» Problem to work on
Repeat exactly, and only, the lines from the line containing "dated:01.08.2020 | |" through the last line of the records below, including both.
+++ Input for this task
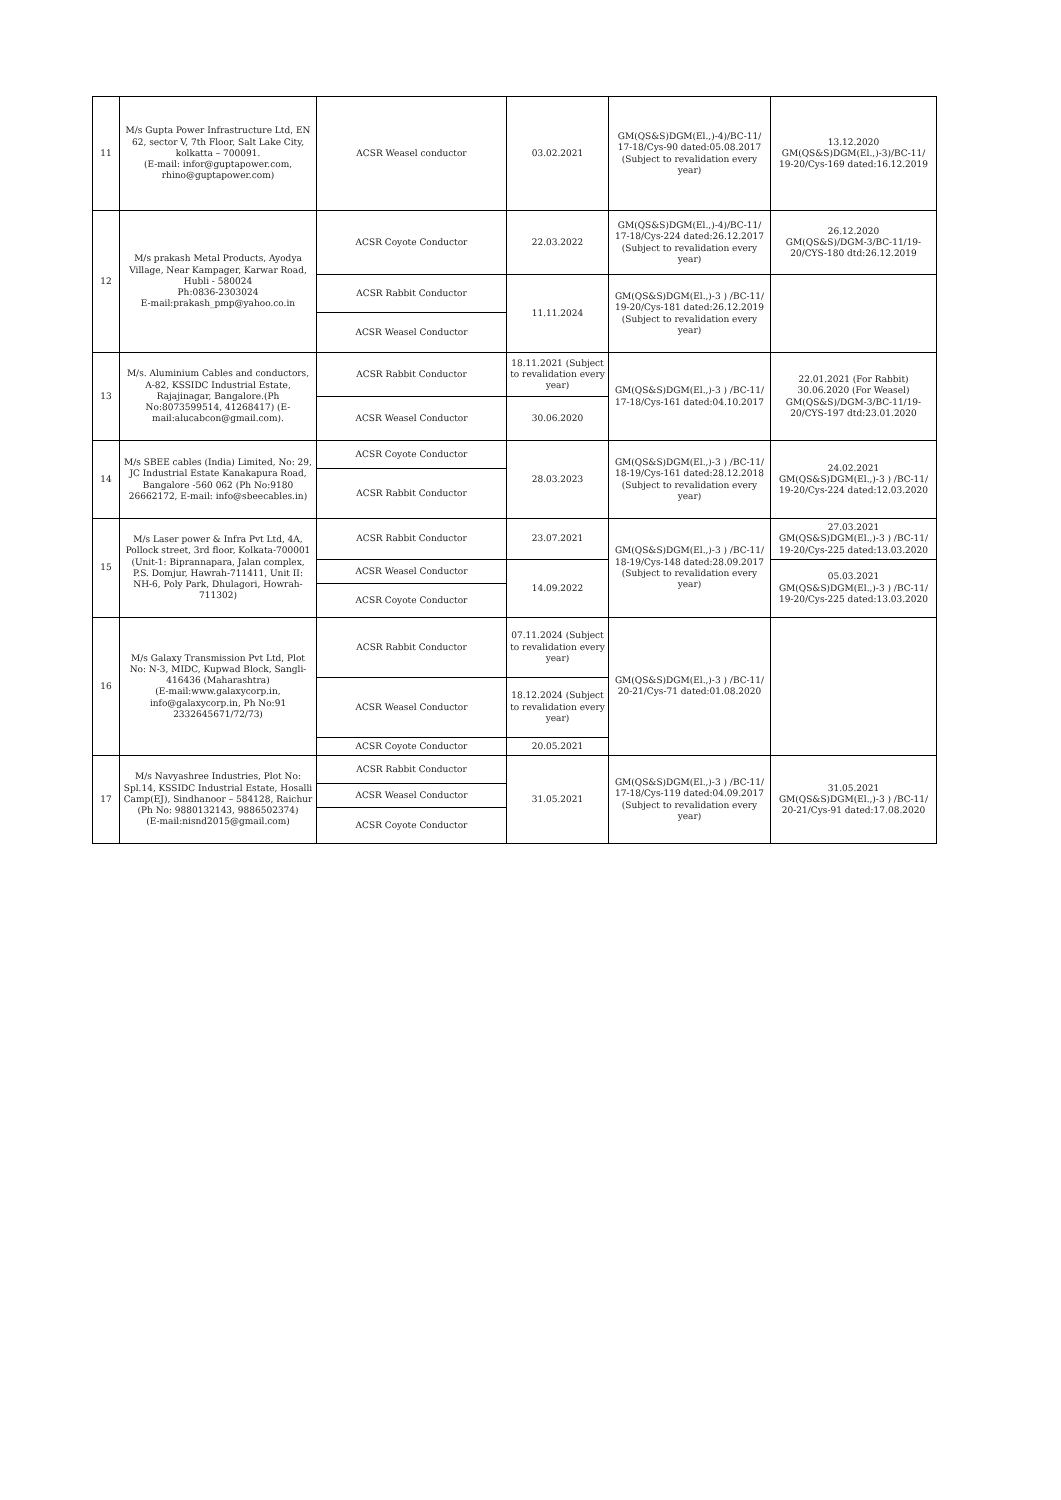| 11 | M/s Gupta Power Infrastructure Ltd, EN 62, sector V, 7th Floor, Salt Lake City, kolkatta – 700091. (E-mail: infor@guptapower.com, rhino@guptapower.com) | ACSR Weasel conductor | 03.02.2021 | GM(QS&S)DGM(El.,)-4)/BC-11/ 17-18/Cys-90 dated:05.08.2017 (Subject to revalidation every year) | 13.12.2020 GM(QS&S)DGM(El.,)-3)/BC-11/ 19-20/Cys-169 dated:16.12.2019 |
| 12 | M/s prakash Metal Products, Ayodya Village, Near Kampager, Karwar Road, Hubli - 580024 Ph:0836-2303024 E-mail:prakash_pmp@yahoo.co.in | ACSR Coyote Conductor | 22.03.2022 | GM(QS&S)DGM(El.,)-4)/BC-11/ 17-18/Cys-224 dated:26.12.2017 (Subject to revalidation every year) | 26.12.2020 GM(QS&S)/DGM-3/BC-11/19-20/CYS-180 dtd:26.12.2019 |
| | | ACSR Rabbit Conductor | 11.11.2024 | GM(QS&S)DGM(El.,)-3 ) /BC-11/ 19-20/Cys-181 dated:26.12.2019 (Subject to revalidation every year) | |
| | | ACSR Weasel Conductor | | | |
| 13 | M/s. Aluminium Cables and conductors, A-82, KSSIDC Industrial Estate, Rajajinagar, Bangalore.(Ph No:8073599514, 41268417) (E-mail:alucabcon@gmail.com). | ACSR Rabbit Conductor | 18.11.2021 (Subject to revalidation every year) | GM(QS&S)DGM(El.,)-3 ) /BC-11/ 17-18/Cys-161 dated:04.10.2017 | 22.01.2021 (For Rabbit) 30.06.2020 (For Weasel) GM(QS&S)/DGM-3/BC-11/19-20/CYS-197 dtd:23.01.2020 |
| | | ACSR Weasel Conductor | 30.06.2020 | | |
| 14 | M/s SBEE cables (India) Limited, No: 29, JC Industrial Estate Kanakapura Road, Bangalore -560 062 (Ph No:9180 26662172, E-mail: info@sbeecables.in) | ACSR Coyote Conductor | 28.03.2023 | GM(QS&S)DGM(El.,)-3 ) /BC-11/ 18-19/Cys-161 dated:28.12.2018 (Subject to revalidation every year) | 24.02.2021 GM(QS&S)DGM(El.,)-3 ) /BC-11/ 19-20/Cys-224 dated:12.03.2020 |
| | | ACSR Rabbit Conductor | | | |
| 15 | M/s Laser power & Infra Pvt Ltd, 4A, Pollock street, 3rd floor, Kolkata-700001 (Unit-1: Biprannapara, Jalan complex, P.S. Domjur, Hawrah-711411, Unit II: NH-6, Poly Park, Dhulagori, Howrah-711302) | ACSR Rabbit Conductor | 23.07.2021 | GM(QS&S)DGM(El.,)-3 ) /BC-11/ 18-19/Cys-148 dated:28.09.2017 (Subject to revalidation every year) | 27.03.2021 GM(QS&S)DGM(El.,)-3 ) /BC-11/ 19-20/Cys-225 dated:13.03.2020 |
| | | ACSR Weasel Conductor | 14.09.2022 | | 05.03.2021 GM(QS&S)DGM(El.,)-3 ) /BC-11/ 19-20/Cys-225 dated:13.03.2020 |
| | | ACSR Coyote Conductor | | | |
| 16 | M/s Galaxy Transmission Pvt Ltd, Plot No: N-3, MIDC, Kupwad Block, Sangli-416436 (Maharashtra) (E-mail:www.galaxycorp.in, info@galaxycorp.in, Ph No:91 2332645671/72/73) | ACSR Rabbit Conductor | 07.11.2024 (Subject to revalidation every year) | GM(QS&S)DGM(El.,)-3 ) /BC-11/ 20-21/Cys-71 dated:01.08.2020 | |
| | | ACSR Weasel Conductor | 18.12.2024 (Subject to revalidation every year) | | |
| | | ACSR Coyote Conductor | 20.05.2021 | | |
| 17 | M/s Navyashree Industries, Plot No: Spl.14, KSSIDC Industrial Estate, Hosalli Camp(EJ), Sindhanoor – 584128, Raichur (Ph No: 9880132143, 9886502374) (E-mail:nisnd2015@gmail.com) | ACSR Rabbit Conductor | 31.05.2021 | GM(QS&S)DGM(El.,)-3 ) /BC-11/ 17-18/Cys-119 dated:04.09.2017 (Subject to revalidation every year) | 31.05.2021 GM(QS&S)DGM(El.,)-3 ) /BC-11/ 20-21/Cys-91 dated:17.08.2020 |
| | | ACSR Weasel Conductor | | | |
| | | ACSR Coyote Conductor | | | |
++++++
» Response area
| 16 | M/s Galaxy Transmission Pvt Ltd, Plot No: N-3, MIDC, Kupwad Block, Sangli-416436 (Maharashtra) (E-mail:www.galaxycorp.in, info@galaxycorp.in, Ph No:91 2332645671/72/73) | ACSR Rabbit Conductor | 07.11.2024 (Subject to revalidation every year) | GM(QS&S)DGM(El.,)-3 ) /BC-11/ 20-21/Cys-71 dated:01.08.2020 | |
| | | ACSR Weasel Conductor | 18.12.2024 (Subject to revalidation every year) | | |
| | | ACSR Coyote Conductor | 20.05.2021 | | |
| 17 | M/s Navyashree Industries, Plot No: Spl.14, KSSIDC Industrial Estate, Hosalli Camp(EJ), Sindhanoor – 584128, Raichur (Ph No: 9880132143, 9886502374) (E-mail:nisnd2015@gmail.com) | ACSR Rabbit Conductor | 31.05.2021 | GM(QS&S)DGM(El.,)-3 ) /BC-11/ 17-18/Cys-119 dated:04.09.2017 (Subject to revalidation every year) | 31.05.2021 GM(QS&S)DGM(El.,)-3 ) /BC-11/ 20-21/Cys-91 dated:17.08.2020 |
| | | ACSR Weasel Conductor | | | |
| | | ACSR Coyote Conductor | | | |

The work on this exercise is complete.